Hong Kong’s most valuable company, Tencent, has dismissed claims the arrest of one of its executives is to do with allegations over the sharing of personal data from its popular WeChat app.
The tech giant says the executive is being held by Chinese authorities over allegations of ‘personal corruption’ in the latest move in Beijing’s crackdown on its home-grown internet platforms.
And it’s not been a good week for Tencent Holdings Ltd as it has also been hit by a fresh anti-monopoly complaint to regulators, this time from a supplier of smart vehicle technology and a General Motors Co China venture.
The supplier, Shanghai PATEO, has accused Tencent of abusing its messaging app’s dominant market position to restrict sales of its products.
The new complaint comes just a week after ByteDance’s Chinese version of TikTok – Douyin – accused Tencent of monopolistic behaviour and filed a suit in a Beijing court, seeking 90 million yuan ($14 million) in compensation. Tencent denies the claim.
Observers say the allegations against one of their executives is part of a wider campaign targeting some of China’s technology innovators and private-sector champions over violations of anti-trust and data privacy rules.
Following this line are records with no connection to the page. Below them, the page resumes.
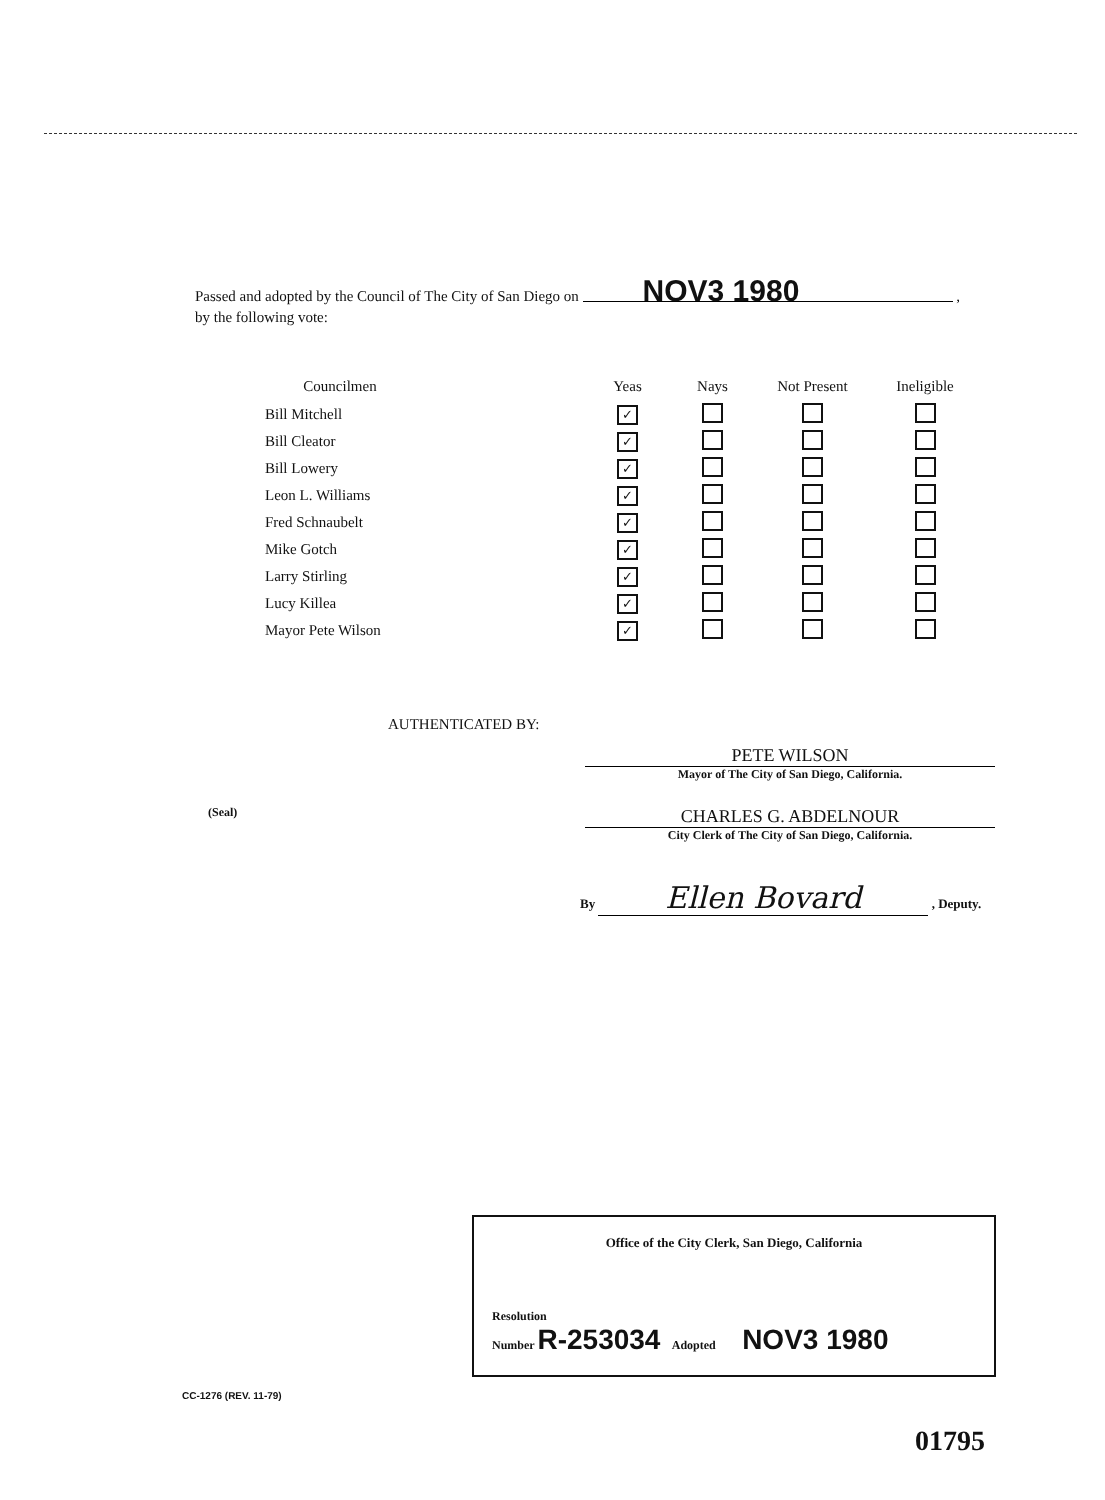Passed and adopted by the Council of The City of San Diego on NOV3 1980 ,
by the following vote:
| Councilmen | | Yeas | Nays | Not Present | Ineligible |
| --- | --- | --- | --- | --- | --- |
| Bill Mitchell | | ✓ | | | |
| Bill Cleator | | ✓ | | | |
| Bill Lowery | | ✓ | | | |
| Leon L. Williams | | ✓ | | | |
| Fred Schnaubelt | | ✓ | | | |
| Mike Gotch | | ✓ | | | |
| Larry Stirling | | ✓ | | | |
| Lucy Killea | | ✓ | | | |
| Mayor Pete Wilson | | ✓ | | | |
AUTHENTICATED BY:
PETE WILSON
Mayor of The City of San Diego, California.
(Seal)
CHARLES G. ABDELNOUR
City Clerk of The City of San Diego, California.
By Ellen Bovard , Deputy.
Office of the City Clerk, San Diego, California
Resolution
Number R-253034 Adopted NOV3 1980
CC-1276 (REV. 11-79)
01795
The Tencent executive was being held by the authorities as part of an inquiry into a high-profile corruption case involving one of the country’s former top law-enforcement officials, it’s claimed.
Zhang Feng has been under investigation by China’s anti-graft inspector since last year over alleged unauthorised sharing of personal data collected by Tencent’s social-media app WeChat.
But Tencent says that Zhang’s case is not related to its international WeChat app or domestic Weixin platform. It declined to elaborate further.
“This is just one more instance of Beijing entrenching control over the large and powerful tech giants under its purview,” LightSTream Research analyst Mio Kato said.
“This seems like an extension of the previous anti-corruption campaign that was focused on the political structure.”
The report comes as Chinese regulators and state media are becoming increasingly vocal about the infringement of consumer rights by tech companies, which use personal data to drive businesses, from selling products to acquiring customers.